QLab can handle as many channels of audio as you want (with appropriate licenses, I think the actual limit is 48?). It's up to you to route them.

You'll need a Thunderbolt to DVI adaptor to get the second video output (there's a HDMI output built in).


----------



## aldenf (Jan 18, 2013)

Thanks, cpf!

I'm also installing a windows machine to monitor RF receivers and processors. Should I just plan on swapping the audio interface when I need and driving the projector with the Windows machine? For strict audio playback on QLab, the MacMini is a great solution. But it seems that if you want to do more, then it requires a MacPro and gets much more expensive.

Does everyone just use VLC for presentation of film/video? VLC won't play Blu-Ray will it? Will VLC decode multichannel audio and allow you to route it to appropriate interface channels?

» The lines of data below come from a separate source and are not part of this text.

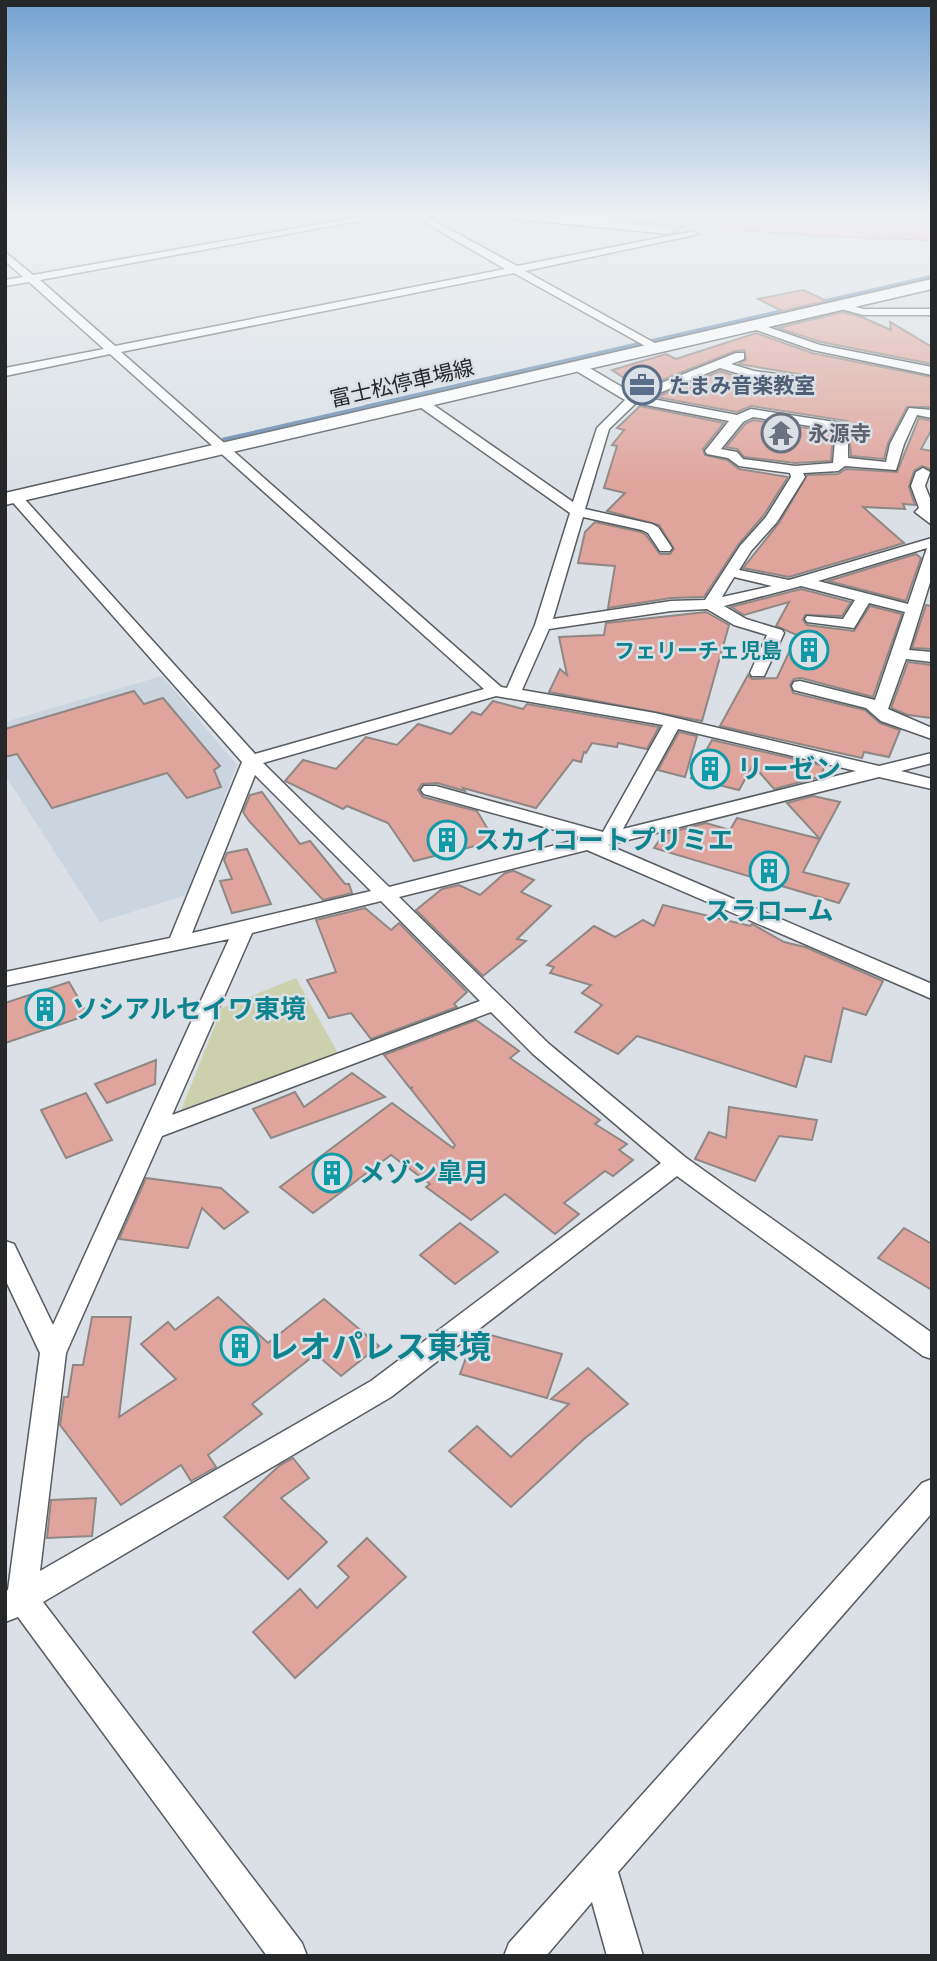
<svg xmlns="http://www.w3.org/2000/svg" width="937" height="1961" font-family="Cabin,'Noto Sans JP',sans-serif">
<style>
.built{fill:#cad5e0}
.green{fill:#cdd0ac}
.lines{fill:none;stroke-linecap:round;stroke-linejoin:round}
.stream-far1{stroke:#6588ae;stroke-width:4.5}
.stream{stroke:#6588ae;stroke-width:5}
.building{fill:#dfa59c;stroke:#8f8785;stroke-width:2}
.minor-casing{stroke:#575c61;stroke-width:3}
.secondary-casing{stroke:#575c61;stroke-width:3}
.motorway-casing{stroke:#ab848e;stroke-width:4}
.minor{fill:#fff;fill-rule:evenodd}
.secondary{fill:#fff;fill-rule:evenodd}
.motorway{fill:#f3b6c4;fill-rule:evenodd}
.motorway-bridge-casing{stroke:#ab848e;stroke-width:22;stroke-linecap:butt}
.motorway-bridge{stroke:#f3b6c4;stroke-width:20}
.labels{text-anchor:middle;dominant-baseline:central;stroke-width:5;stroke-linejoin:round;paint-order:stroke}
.far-street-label{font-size:21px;fill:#252729;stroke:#dae0e5}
.far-service-label{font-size:21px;font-weight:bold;fill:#4e5e75;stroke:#dae0e5;text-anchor:start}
.far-worship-label{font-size:21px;font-weight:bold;fill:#5b616d;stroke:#dae0e5;text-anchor:start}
.far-culture-label{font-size:21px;font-weight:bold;fill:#0d838f;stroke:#dae0e5;text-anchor:end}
.culture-label{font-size:26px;font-weight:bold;fill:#0d838f;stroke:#dae0e5;text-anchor:start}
.near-culture-label{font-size:32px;font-weight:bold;fill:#0d838f;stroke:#dae0e5;text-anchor:start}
</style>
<rect width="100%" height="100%" fill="#dae0e5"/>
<path class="built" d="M162 676 237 765 186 895 100 922 5 775V722Z"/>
<path class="green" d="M296 978 338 1053 181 1110 222 1008Z"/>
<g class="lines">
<g class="stream-far1">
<path d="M879 212 899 219"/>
<path d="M366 407 932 277"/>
</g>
<path class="stream" d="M224 440 373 406"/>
</g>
<g class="building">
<path d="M803 290 827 301 782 311 758 299Z"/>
<path d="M843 312 864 318 891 330 890 322 932 347V364L821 342 778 328Z"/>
<path d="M756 333 812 353 932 377V407H907L888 443 884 459 851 456 848 421 751 406 737 412 656 397 720 371 752 381 804 389 812 383 804 375 739 364 746 360 744 350 735 351 637 390 626 383 630 382 612 370 666 354 676 359Z"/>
<path d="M640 406 724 423 703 449 705 455 727 460 739 469 788 477 764 515 738 545 704 597 671 598 608 608 615 566 578 563 585 532 595 522 641 532 646 535 660 554H670L674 549 659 525 607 511 625 493 604 488 617 446 612 445 624 430 617 428Z"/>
<path d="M919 418 932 421V429L921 449 932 451V470L922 466 914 471 909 487 915 505 903 504 905 509 863 507 904 543 789 577 743 568 779 523 807 475 838 474 846 469 897 472Z"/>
<path d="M753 420 833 432 831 461 795 463 744 457 737 449 726 447 745 424Z"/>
<path d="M916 554 921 558 906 601 828 581Z"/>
<path d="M801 589 851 602 842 616 805 615 803 620 807 625 854 631 870 606 902 614 873 697 801 678 794 679 790 685 793 693 865 710 880 723 900 730 889 757 864 752 862 758 720 726 748 675 752 679 777 678 797 635 776 626 789 602 744 615 731 607Z"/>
<path d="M926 605 932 606V649L912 648Z"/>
<path d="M706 612 729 625 702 721 549 692 560 669 567 675 559 637 604 635 606 623Z"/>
<path d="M908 662 932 665V718L908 715 891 708Z"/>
<path d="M134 691 144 704 163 698 220 766 214 770 221 787 187 798 167 773 52 808 17 754 5 757V729Z"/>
<path d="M493 701 523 709 527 704 659 727 647 749 618 743 617 747 592 743 586 753 584 752 581 762 573 760 536 808 463 788 465 791 437 783 422 784 418 790 423 797 477 811 495 841 414 861 388 823 347 806 343 809 285 781 303 760 336 769 366 737 397 745 418 724 451 734 472 712 481 715Z"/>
<path d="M679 732 697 736 685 777 658 770Z"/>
<path d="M712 740 825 766 820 777 774 789 753 765 739 790 691 778Z"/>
<path d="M262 792 300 844 310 841 345 884H349L352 893 323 900 249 821 243 812 250 795Z"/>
<path d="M813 796 840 802 820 839 787 803Z"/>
<path d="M737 818 820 839 803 872 849 884 839 903 654 848 664 834 706 823 730 830Z"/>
<path d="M247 849 271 904 232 913 220 881 232 879 224 860 227 853Z"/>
<path d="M514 871 534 880 521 892 551 906 517 939 526 941 483 976 416 910 442 889 459 885 480 895 505 873Z"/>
<path d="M663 905 750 926 752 924 784 942 805 947 883 981 866 1015 843 1008 831 1062 805 1056 796 1087 637 1036 618 1054 575 1032 602 1005 582 993 591 985 550 973 554 967 547 965 594 926 615 937 643 920 654 926Z"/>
<path d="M365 908 391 930 399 923 467 992 454 1004 457 1007 371 1039 351 1013 329 1018 307 980 336 972 316 920Z"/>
<path d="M69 982 88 1015 5 1043V1003Z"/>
<path d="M476 1020 519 1051 510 1058 600 1120 595 1124 627 1144 619 1150 633 1160 613 1176 605 1171 564 1203 579 1214 555 1234 505 1194 471 1220 426 1187 430 1184 391 1155 313 1213 280 1187 392 1103 453 1148 455 1145 411 1089 413 1087 410 1088 384 1055Z"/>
<path d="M156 1060 155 1084 107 1103 95 1084Z"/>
<path d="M352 1073 385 1097 271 1138 253 1109 295 1092 304 1107Z"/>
<path d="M86 1093 112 1140 66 1158 41 1110Z"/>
<path d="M729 1107 817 1120 812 1140 779 1136 755 1181 695 1159 709 1132 726 1138Z"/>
<path d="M146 1178 221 1188 248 1212 224 1229 202 1208 188 1248 119 1239Z"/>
<path d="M460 1223 498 1252 455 1284 420 1255Z"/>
<path d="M904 1228 932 1244V1290L878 1258Z"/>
<path d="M218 1297 268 1343 324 1299 379 1346 341 1376 316 1354 252 1404 262 1414 208 1455 216 1467 191 1481 181 1465 121 1505 60 1425 64 1397H68L73 1365H83L92 1317H131L119 1417 176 1379 141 1344 168 1322 175 1330Z"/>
<path d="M479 1332 562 1354 547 1398 460 1374 474 1336Z"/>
<path d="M588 1368 628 1404 584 1439 511 1507 449 1451 477 1426 511 1457 569 1404 551 1399Z"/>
<path d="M293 1458 309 1478 281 1498 327 1542 288 1579 224 1517 280 1465Z"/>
<path d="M96 1498 92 1536 47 1538 51 1500Z"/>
<path d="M367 1538 406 1577 295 1678 253 1632 300 1589 317 1608 349 1577 338 1566Z"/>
</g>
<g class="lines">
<defs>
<g id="minor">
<path d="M5 212H12L5 215Z"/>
<path d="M387 212H418L517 266 694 231 699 234 525 271 660 346 662 348 656 352 514 273 121 352 501 687 507 688 535 625 570 513 417 405V399H425L573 502 597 428 625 400 573 369V363H581L634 394 736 353H744V359L731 364 754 371 804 378 810 382 804 386 753 378 720 368 647 398 737 415 751 409 848 424V458L886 462 890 444 909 408 932 410V418L917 415 904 444 896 470 845 466 838 471 803 473 805 477 777 522 751 551 739 570 789 580 932 538V576L909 650 932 652V662L906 659 888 709 932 728V739L881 721 866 708 794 690 792 686 794 682 800 681 875 700 905 612 869 603 854 628 807 622 805 619 807 616 843 619 855 600 801 586 724 606 746 619 782 630 784 633 764 676H752L750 673 767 635 734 625 707 609 671 611 549 629 522 690 655 713 879 766 932 753V763L901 771 932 779V789L879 777 608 845 932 984V999L587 850 399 897 549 1044 685 1157 932 1333V1359L923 1356 677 1176 391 1397 43 1602 302 1943 307 1956H267L18 1617 5 1622V1591L8 1590 40 1353 5 1279V1241L14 1244 53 1325 229 939 5 986V972L170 938 242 762 8 497 10 494H20L255 754 484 689 110 354 5 376V368L104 349 29 282 5 286V280L23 277 5 261V252L33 275ZM407 212 505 269 115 346 40 280ZM636 403 729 421 705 451 707 454 728 458 739 466 790 473 791 477 766 517 740 546 705 600 671 601 553 619 583 517 642 530 648 533 660 551H670L672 548 658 527 652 524 585 509 609 429ZM753 417 836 430 833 463 795 466 743 459 737 452 721 449 743 422ZM927 548 908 604 818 581ZM734 577 772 586 722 597ZM496 696 663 725 603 832 436 786H424L421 790 424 794 584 838 389 887 263 763ZM678 729 856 771 623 829ZM255 775 371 891 192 933ZM381 901 480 1001 172 1115 252 933ZM491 1012 533 1054 661 1163 371 1381 40 1571 66 1353 162 1136Z"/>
<path d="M471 212H503L669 228 674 231 669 234 476 215Z"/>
<path d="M784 212H803L778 219 773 216Z"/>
<path d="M858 212H871L909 222C895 230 871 221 858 212Z"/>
<path d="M838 302 863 309H932V315H863L834 307V303Z"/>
<path d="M748 323H756L820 345 932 367V375L813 350 748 327Z"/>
<path d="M923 468 930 472 925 486 932 503V525L915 512 919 508 911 486 916 472Z"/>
<path d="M932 1479V1513L618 1872 643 1956H607L592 1902 546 1956H504L509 1943 922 1483Z"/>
</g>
<path id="secondary" d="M932 279V289L5 505V493Z"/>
<path id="motorway" d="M538 212H603L678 219 687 224 678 229 547 217Z"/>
</defs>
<use href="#minor" class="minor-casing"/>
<use href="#secondary" class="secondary-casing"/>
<use href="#motorway" class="motorway-casing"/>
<use href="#minor" class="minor"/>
<use href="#secondary" class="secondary"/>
<use href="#motorway" class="motorway"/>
<defs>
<path id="motorway-bridge" d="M634 212 827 226 932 230"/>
</defs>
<use href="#motorway-bridge" class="motorway-bridge-casing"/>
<use href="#motorway-bridge" class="motorway-bridge"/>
</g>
<linearGradient id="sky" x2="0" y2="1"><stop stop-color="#73a2d1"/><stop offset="0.44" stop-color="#eef1f3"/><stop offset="1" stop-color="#eef1f3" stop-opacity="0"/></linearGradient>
<rect width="937" height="486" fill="url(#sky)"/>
<defs>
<symbol id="office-ring" viewBox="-11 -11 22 22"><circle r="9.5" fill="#dae0e5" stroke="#5c6f8a" stroke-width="1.5"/><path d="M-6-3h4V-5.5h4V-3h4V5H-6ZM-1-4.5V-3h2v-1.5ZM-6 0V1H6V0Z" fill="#5c6f8a"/></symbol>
<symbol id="temple-ring" viewBox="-11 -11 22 22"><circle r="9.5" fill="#dae0e5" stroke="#6b7280" stroke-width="1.5"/><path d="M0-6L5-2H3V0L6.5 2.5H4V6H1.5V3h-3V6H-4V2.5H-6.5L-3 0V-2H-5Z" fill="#6b7280"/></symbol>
<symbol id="building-ring" viewBox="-11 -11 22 22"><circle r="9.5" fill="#dae0e5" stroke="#0f9aa8" stroke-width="1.5"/><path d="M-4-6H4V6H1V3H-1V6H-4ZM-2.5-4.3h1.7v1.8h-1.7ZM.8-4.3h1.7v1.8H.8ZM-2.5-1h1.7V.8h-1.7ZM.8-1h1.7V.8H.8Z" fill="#0f9aa8"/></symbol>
</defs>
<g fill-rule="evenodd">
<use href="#office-ring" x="620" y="363" width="44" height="44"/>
<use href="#temple-ring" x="759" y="411" width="44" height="44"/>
<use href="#building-ring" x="787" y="628" width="44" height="44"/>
<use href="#building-ring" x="688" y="747" width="44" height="44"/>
<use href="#building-ring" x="425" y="818" width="44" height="44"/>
<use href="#building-ring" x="747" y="849" width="44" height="44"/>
<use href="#building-ring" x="23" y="987" width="44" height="44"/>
<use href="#building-ring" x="310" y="1151" width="44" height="44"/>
<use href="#building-ring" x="218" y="1324" width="44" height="44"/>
</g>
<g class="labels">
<g class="far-street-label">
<text transform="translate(402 383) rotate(-13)">富士松停車場線</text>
</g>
<g class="far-service-label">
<text x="669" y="385">たまみ音楽教室</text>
</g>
<g class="far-worship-label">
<text x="808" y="433">永源寺</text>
</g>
<g class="far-culture-label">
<text x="782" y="650">フェリーチェ児島</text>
</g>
<g class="culture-label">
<text x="737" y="769">リーゼン</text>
<text x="474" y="840">スカイコートプリミエ</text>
<text x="769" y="911" text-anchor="middle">スラローム</text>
<text x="72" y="1009">ソシアルセイワ東境</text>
<text x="359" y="1173">メゾン皐月</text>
</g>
<g class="near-culture-label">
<text x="267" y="1346">レオパレス東境</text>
</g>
</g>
<rect width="937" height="1961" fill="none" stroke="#252729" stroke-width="14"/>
</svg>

Are we the only theater that's trying to accomplish this without resorting to consumer grade equipment?

What is everyone else using for this purpose? I would think that it shouldn't be this difficult.

Thanks,

~Alden


----------



## AlexDonkle (Jan 26, 2013)

VLC 2.0 (released about a year ago) added BluRay support, but I haven't used it personally. 

The simplest method may be using Qlab and the MacMini for theater shows, and then using a separate, dedicated Blu-Ray player (possible with 7.1 analog audio output to route into the board).


----------